Look through the records and copy each line with the string "CrtYd" in it.

**DATA SECTION**
***

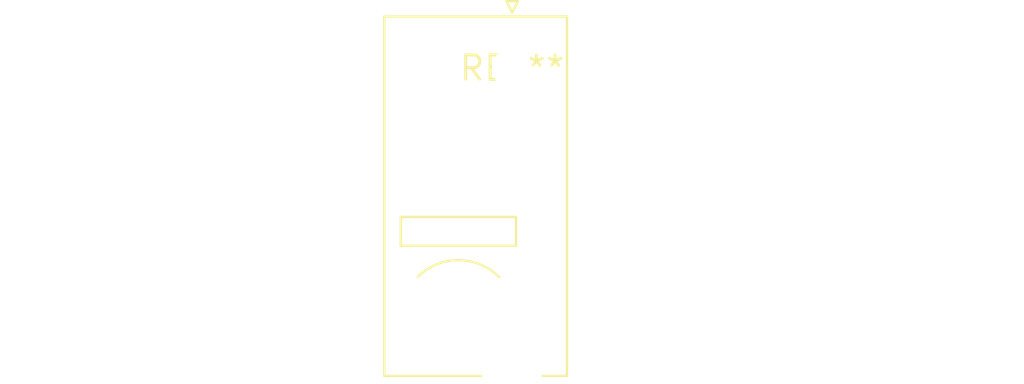
<source format=kicad_pcb>
(kicad_pcb (version 20240108) (generator pcbnew)

  (general
    (thickness 1.6)
  )

  (paper "A4")
  (layers
    (0 "F.Cu" signal)
    (31 "B.Cu" signal)
    (32 "B.Adhes" user "B.Adhesive")
    (33 "F.Adhes" user "F.Adhesive")
    (34 "B.Paste" user)
    (35 "F.Paste" user)
    (36 "B.SilkS" user "B.Silkscreen")
    (37 "F.SilkS" user "F.Silkscreen")
    (38 "B.Mask" user)
    (39 "F.Mask" user)
    (40 "Dwgs.User" user "User.Drawings")
    (41 "Cmts.User" user "User.Comments")
    (42 "Eco1.User" user "User.Eco1")
    (43 "Eco2.User" user "User.Eco2")
    (44 "Edge.Cuts" user)
    (45 "Margin" user)
    (46 "B.CrtYd" user "B.Courtyard")
    (47 "F.CrtYd" user "F.Courtyard")
    (48 "B.Fab" user)
    (49 "F.Fab" user)
    (50 "User.1" user)
    (51 "User.2" user)
    (52 "User.3" user)
    (53 "User.4" user)
    (54 "User.5" user)
    (55 "User.6" user)
    (56 "User.7" user)
    (57 "User.8" user)
    (58 "User.9" user)
  )

  (setup
    (pad_to_mask_clearance 0)
    (pcbplotparams
      (layerselection 0x00010fc_ffffffff)
      (plot_on_all_layers_selection 0x0000000_00000000)
      (disableapertmacros false)
      (usegerberextensions false)
      (usegerberattributes false)
      (usegerberadvancedattributes false)
      (creategerberjobfile false)
      (dashed_line_dash_ratio 12.000000)
      (dashed_line_gap_ratio 3.000000)
      (svgprecision 4)
      (plotframeref false)
      (viasonmask false)
      (mode 1)
      (useauxorigin false)
      (hpglpennumber 1)
      (hpglpenspeed 20)
      (hpglpendiameter 15.000000)
      (dxfpolygonmode false)
      (dxfimperialunits false)
      (dxfusepcbnewfont false)
      (psnegative false)
      (psa4output false)
      (plotreference false)
      (plotvalue false)
      (plotinvisibletext false)
      (sketchpadsonfab false)
      (subtractmaskfromsilk false)
      (outputformat 1)
      (mirror false)
      (drillshape 1)
      (scaleselection 1)
      (outputdirectory "")
    )
  )

  (net 0 "")

  (footprint "PhoenixContact_SPT_5_1-V-7.5_1x01_P7.5mm_Vertical" (layer "F.Cu") (at 0 0))

)

</source>
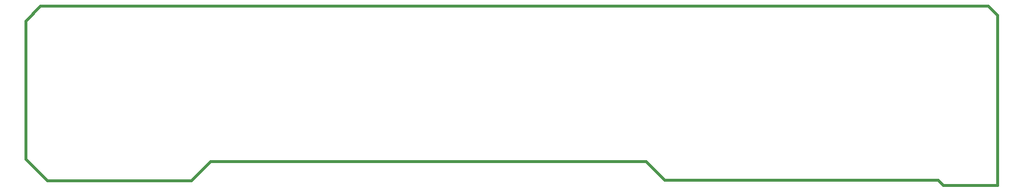
<source format=gm1>
G04 #@! TF.GenerationSoftware,KiCad,Pcbnew,5.0.2+dfsg1-1*
G04 #@! TF.CreationDate,2021-01-13T15:08:11+01:00*
G04 #@! TF.ProjectId,ErgoDOX,4572676f-444f-4582-9e6b-696361645f70,rev?*
G04 #@! TF.SameCoordinates,Original*
G04 #@! TF.FileFunction,Profile,NP*
%FSLAX46Y46*%
G04 Gerber Fmt 4.6, Leading zero omitted, Abs format (unit mm)*
G04 Created by KiCad (PCBNEW 5.0.2+dfsg1-1) date Wed 13 Jan 2021 03:08:11 PM CET*
%MOMM*%
%LPD*%
G01*
G04 APERTURE LIST*
%ADD10C,0.381000*%
G04 APERTURE END LIST*
D10*
X63703200Y-35204400D02*
X65786000Y-33020000D01*
X87731600Y-58420000D02*
X66852800Y-58420000D01*
X63703200Y-55270400D02*
X66852800Y-58420000D01*
X63703200Y-35204400D02*
X63703200Y-55270400D01*
X90576400Y-55575200D02*
X87731600Y-58420000D01*
X103225600Y-55575200D02*
X90576400Y-55575200D01*
X196951600Y-59080400D02*
X204876400Y-59080400D01*
X203504800Y-33020000D02*
X204876400Y-34391600D01*
X204876400Y-59080400D02*
X204876400Y-34391600D01*
X196189600Y-58318400D02*
X196951600Y-59080400D01*
X156464000Y-58318400D02*
X196189600Y-58318400D01*
X153771600Y-55575200D02*
X156464000Y-58318400D01*
X153771600Y-55575200D02*
X103225600Y-55575200D01*
X203504800Y-33020000D02*
X65786000Y-33020000D01*
M02*

</source>
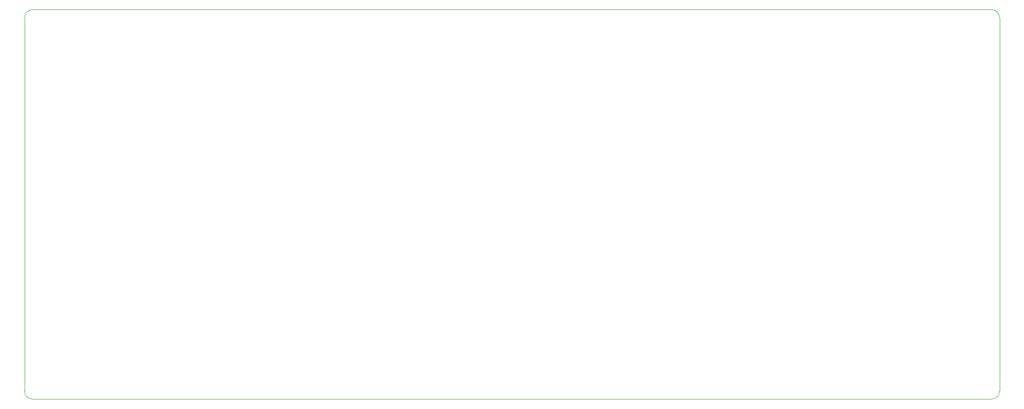
<source format=gbr>
G04 #@! TF.GenerationSoftware,KiCad,Pcbnew,(5.1.4)-1*
G04 #@! TF.CreationDate,2020-10-26T08:06:33-07:00*
G04 #@! TF.ProjectId,bottom plate,626f7474-6f6d-4207-906c-6174652e6b69,rev?*
G04 #@! TF.SameCoordinates,Original*
G04 #@! TF.FileFunction,Profile,NP*
%FSLAX46Y46*%
G04 Gerber Fmt 4.6, Leading zero omitted, Abs format (unit mm)*
G04 Created by KiCad (PCBNEW (5.1.4)-1) date 2020-10-26 08:06:33*
%MOMM*%
%LPD*%
G04 APERTURE LIST*
%ADD10C,0.050000*%
G04 APERTURE END LIST*
D10*
X207962500Y-17462500D02*
X20637500Y-17462500D01*
X209550000Y-92075000D02*
X209550000Y-19050000D01*
X20637500Y-93662500D02*
X207962500Y-93662500D01*
X19050000Y-19050000D02*
X19050000Y-92075000D01*
X19050000Y-19050000D02*
G75*
G02X20637500Y-17462500I1587500J0D01*
G01*
X207962500Y-17462500D02*
G75*
G02X209550000Y-19050000I0J-1587500D01*
G01*
X209550000Y-92075000D02*
G75*
G02X207962500Y-93662500I-1587500J0D01*
G01*
X20637500Y-93662500D02*
G75*
G02X19050000Y-92075000I0J1587500D01*
G01*
M02*

</source>
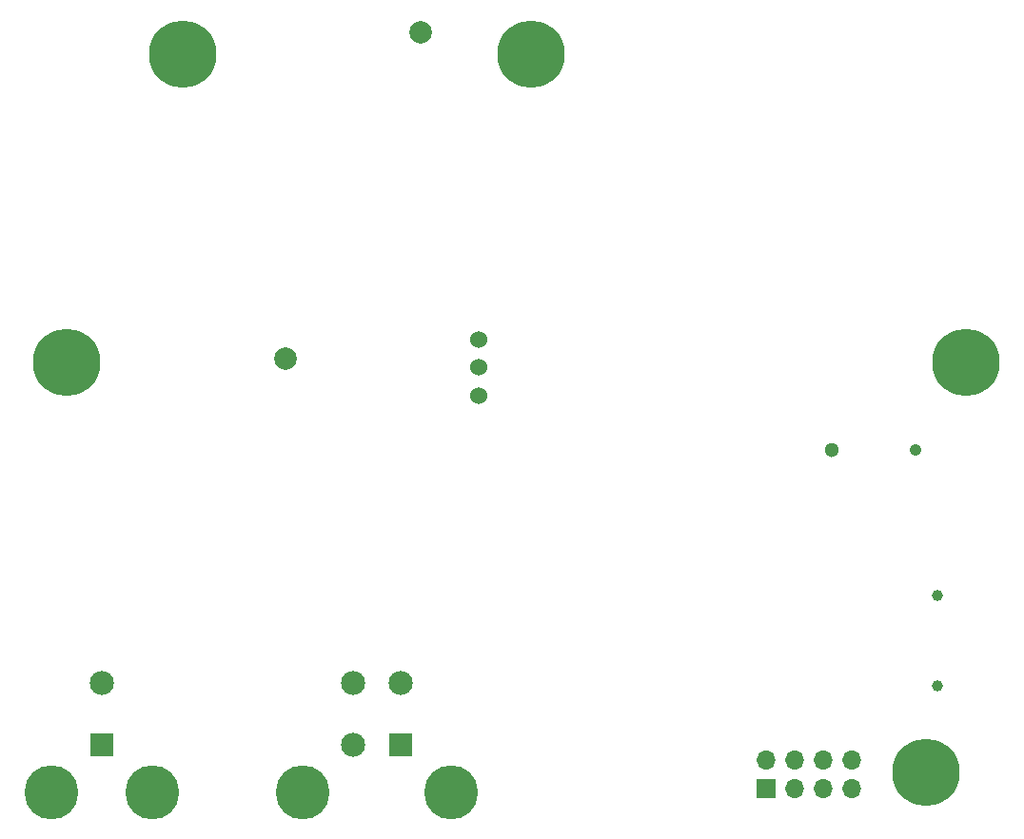
<source format=gbr>
%TF.GenerationSoftware,KiCad,Pcbnew,8.0.8*%
%TF.CreationDate,2025-03-06T23:44:42+09:00*%
%TF.ProjectId,fsk-energymeter,66736b2d-656e-4657-9267-796d65746572,v0.0.1*%
%TF.SameCoordinates,Original*%
%TF.FileFunction,Soldermask,Bot*%
%TF.FilePolarity,Negative*%
%FSLAX46Y46*%
G04 Gerber Fmt 4.6, Leading zero omitted, Abs format (unit mm)*
G04 Created by KiCad (PCBNEW 8.0.8) date 2025-03-06 23:44:42*
%MOMM*%
%LPD*%
G01*
G04 APERTURE LIST*
%ADD10C,1.050000*%
%ADD11C,1.300000*%
%ADD12C,3.400000*%
%ADD13C,6.000000*%
%ADD14C,1.000000*%
%ADD15R,2.150000X2.150000*%
%ADD16C,2.150000*%
%ADD17C,4.800000*%
%ADD18R,1.700000X1.700000*%
%ADD19O,1.700000X1.700000*%
%ADD20C,2.000000*%
%ADD21C,1.524000*%
G04 APERTURE END LIST*
D10*
%TO.C,BT1*%
X161000000Y-84900000D03*
D11*
X153550000Y-84900000D03*
%TD*%
D12*
%TO.C,H5*%
X162000000Y-113600000D03*
D13*
X162000000Y-113600000D03*
%TD*%
D12*
%TO.C,H2*%
X95800000Y-49600000D03*
D13*
X95800000Y-49600000D03*
%TD*%
D14*
%TO.C,J4*%
X163000000Y-105850000D03*
X163000000Y-97850000D03*
%TD*%
D12*
%TO.C,H3*%
X126800000Y-49600000D03*
D13*
X126800000Y-49600000D03*
%TD*%
D15*
%TO.C,J2*%
X88650000Y-111112100D03*
D16*
X88650000Y-105612100D03*
D17*
X93150000Y-115312100D03*
X84150000Y-115312100D03*
%TD*%
D18*
%TO.C,J3*%
X147720000Y-115000000D03*
D19*
X150260000Y-115000000D03*
X152800000Y-115000000D03*
X155340000Y-115000000D03*
X147720000Y-112460000D03*
X150260000Y-112460000D03*
X152800000Y-112460000D03*
X155340000Y-112460000D03*
%TD*%
D20*
%TO.C,U2*%
X105000000Y-76700000D03*
X117000000Y-47700000D03*
D21*
X122200000Y-80000000D03*
X122200000Y-77500000D03*
X122200000Y-75000000D03*
%TD*%
D12*
%TO.C,H4*%
X165500000Y-77100000D03*
D13*
X165500000Y-77100000D03*
%TD*%
D12*
%TO.C,H1*%
X85500000Y-77100000D03*
D13*
X85500000Y-77100000D03*
%TD*%
D15*
%TO.C,J1*%
X115200000Y-111112100D03*
D16*
X111000000Y-111112100D03*
X115200000Y-105612100D03*
X111000000Y-105612100D03*
D17*
X119700000Y-115312100D03*
X106500000Y-115312100D03*
%TD*%
M02*

</source>
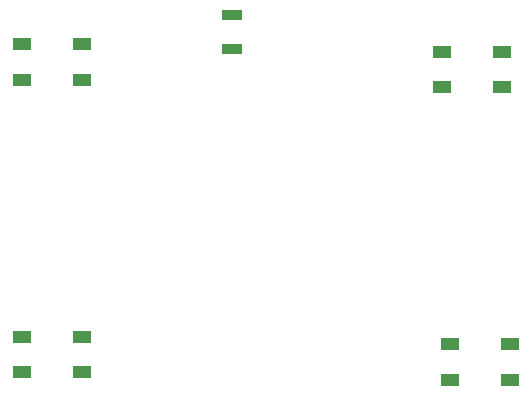
<source format=gbr>
G04 #@! TF.FileFunction,Paste,Top*
%FSLAX46Y46*%
G04 Gerber Fmt 4.6, Leading zero omitted, Abs format (unit mm)*
G04 Created by KiCad (PCBNEW 4.0.7) date 09/07/18 14:24:09*
%MOMM*%
%LPD*%
G01*
G04 APERTURE LIST*
%ADD10C,0.100000*%
%ADD11R,1.600000X1.000000*%
%ADD12R,1.700000X0.900000*%
G04 APERTURE END LIST*
D10*
D11*
X119380000Y-74065000D03*
X119380000Y-77065000D03*
X124460000Y-74065000D03*
X124460000Y-77065000D03*
X154940000Y-74700000D03*
X154940000Y-77700000D03*
X160020000Y-74700000D03*
X160020000Y-77700000D03*
D12*
X137160000Y-74475000D03*
X137160000Y-71575000D03*
D11*
X119380000Y-98830000D03*
X119380000Y-101830000D03*
X124460000Y-98830000D03*
X124460000Y-101830000D03*
X155575000Y-99465000D03*
X155575000Y-102465000D03*
X160655000Y-99465000D03*
X160655000Y-102465000D03*
M02*

</source>
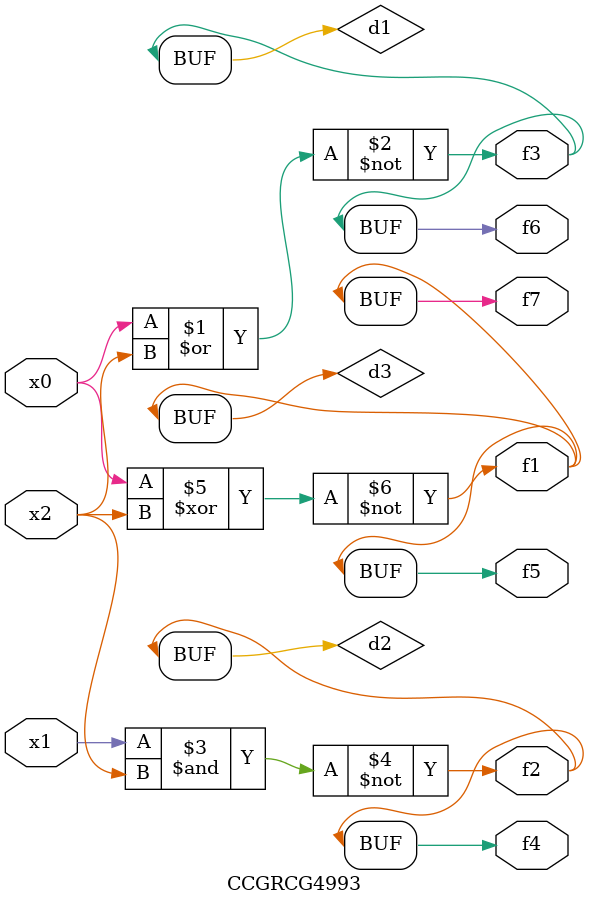
<source format=v>
module CCGRCG4993(
	input x0, x1, x2,
	output f1, f2, f3, f4, f5, f6, f7
);

	wire d1, d2, d3;

	nor (d1, x0, x2);
	nand (d2, x1, x2);
	xnor (d3, x0, x2);
	assign f1 = d3;
	assign f2 = d2;
	assign f3 = d1;
	assign f4 = d2;
	assign f5 = d3;
	assign f6 = d1;
	assign f7 = d3;
endmodule

</source>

***

**ANSWER TO THIS PROBLEM**
    (46 "B.CrtYd" user "B.Courtyard")
    (47 "F.CrtYd" user "F.Courtyard")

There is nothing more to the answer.